Mum mistaken for pregnant after 7.5kg mass 'invaded body like alien'

Karen Lurati was diagnosed with liposarcoma, a 'rare' cancer which many doctors don't ever come across in their careers.

Melbourne woman Karen Lurati smiles in front of the ocean (left) and smiles with her two teenage daughters (right).
Melbourne mum Karen Lurati was mistaken for pregnant before she was diagnosed with a 'rare' sarcoma. Source: Supplied

An Aussie mum is urging others to keep an eye out for easily missed cancer symptoms after she dismissed her own as signs of menopause, while others around her simply assumed she was pregnant.

Karen Lurati was in her 40s when she first started to notice changes in her body and for years put it down to menopause, believing she was simply transitioning into a different stage of life.

"For me, it just looked like weight gain. I was also getting hot flushes and had quite a lot of fatigue which all looked very menopausal," the Melbourne woman told Yahoo News.

It was only when people around her started to question whether she was pregnant and she began to feel a constant "push down feeling" in her body, similar to what she felt during childbirth, that she went to the doctor.

Karen was diagnosed with liposarcoma, a type of cancer that develops in the fatty tissue, and her doctor said it had likely been "growing for 10 years" before they caught it.
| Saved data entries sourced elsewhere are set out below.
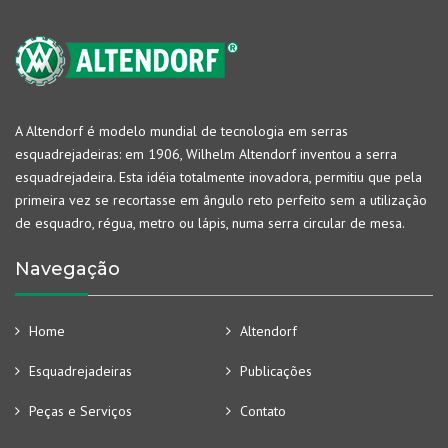
A Altendorf é modelo mundial de tecnologia em serras
esquadrejadeiras: em 1906, Wilhelm Altendorf inventou a serra
esquadrejadeira. Esta idéia totalmente inovadora, permitiu que pela
primeira vez se recortasse em ângulo reto perfeito sem a utilização
de esquadro, régua, metro ou lápis, numa serra circular de mesa.
Navegação
Home
Altendorf
Esquadrejadeiras
Publicações
Peças e Serviços
Contato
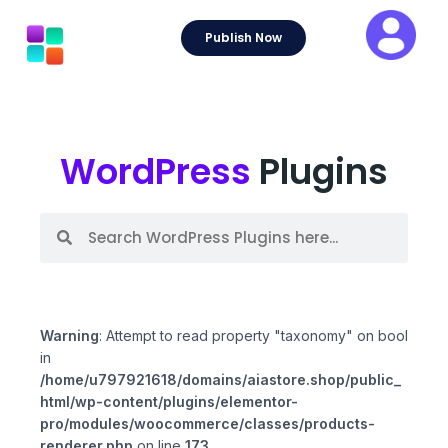
Skip
to
Publish Now
content
WordPress
Plugins
S
S
e
e
a
a
r
r
c
c
h
h
Warning
: Attempt to read property "taxonomy" on bool
in
/home/u797921618/domains/aiastore.shop/public_
html/wp-content/plugins/elementor-
pro/modules/woocommerce/classes/products-
renderer.php
on line
173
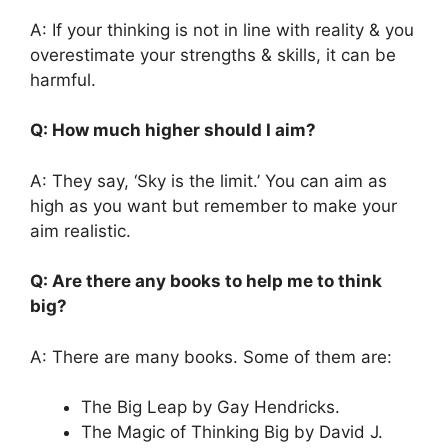
A: If your thinking is not in line with reality & you
overestimate your strengths & skills, it can be
harmful.
Q: How much higher should I aim?
A: They say, ‘Sky is the limit.’ You can aim as
high as you want but remember to make your
aim realistic.
Q: Are there any books to help me to think
big?
A: There are many books. Some of them are:
The Big Leap by Gay Hendricks.
The Magic of Thinking Big by David J.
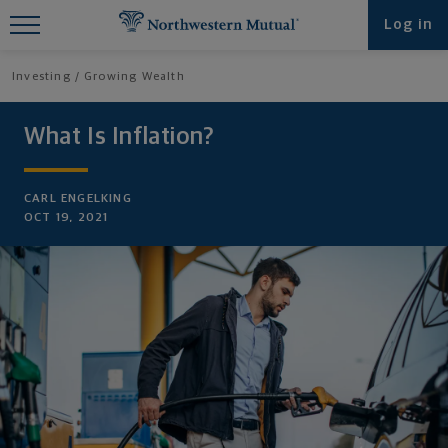
Find What You're Looking for at
Log in
Northwestern Mutual
Investing
Growing Wealth
What Is Inflation?
CARL ENGELKING
OCT 19, 2021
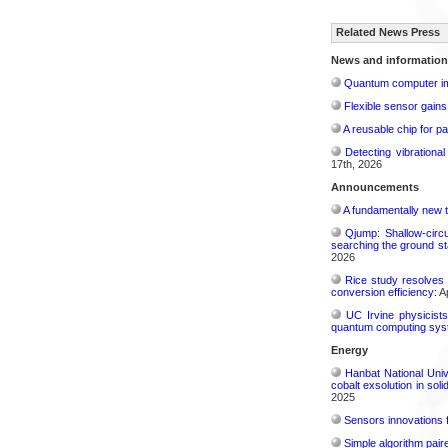
Related News Press
News and information
Quantum computer im
Flexible sensor gains
A reusable chip for pa
Detecting vibrationa
17th, 2026
Announcements
A fundamentally new t
Qjump: Shallow-circ
searching the ground st
2026
Rice study resolves 
conversion efficiency:
Ap
UC Irvine physicist
quantum computing sys
Energy
Hanbat National Univ
cobalt exsolution in sol
2025
Sensors innovations f
Simple algorithm paire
"It was slow growing... the mass was more like a jelly rather than a solid, hard tumour. It basically found space within my abdominal cavity between all my organs and then grew," she said. "It had strangled my kidney and part of my bowel."

The mum-of-two smiles with her two daughters at one's 21st (left) and Karen takes a selfie wearing sunglasses (right).
The mum-of-two now has a scar from 'sternum to pubic bone' after surgery to remove the cancer. Source: Supplied

She was immediately treated with radiation for eight weeks to "encase" the mass and then got surgery to "pull out" it out in one go, with Karen saying it was "like an alien invading my body".

"It was a seven-and-a-half kilo tumour once it was removed, or just like two babies... no wonder people thought I was pregnant," she said. "I now have a big scar from my sternum to my pubic bone, they cut through my core."

While going through the treatment, Karen was told "most GPs never see a sarcoma in the duration of their time working" and are often missed in patients because they are so "rare".

Thankfully the treatment was successful and Karen, now 55, is six years cancer-free but she continues to raise the alarm on symptoms, especially during Sarcoma Awareness Month this July, in the hope sarcomas can be detected quicker and more treatment will be made available for those in the future.

"Only about five people a year get this in Australia and it's very, very rare. There's not been a lot of research either... it's nothing like the research around breast or bowel or prostate cancer, we need to do more," she said.

Sarcomas make up only one per cent of all adult cancers, but long-term survival rates are poor, accounting for 42 per cent of all cancer deaths in the country.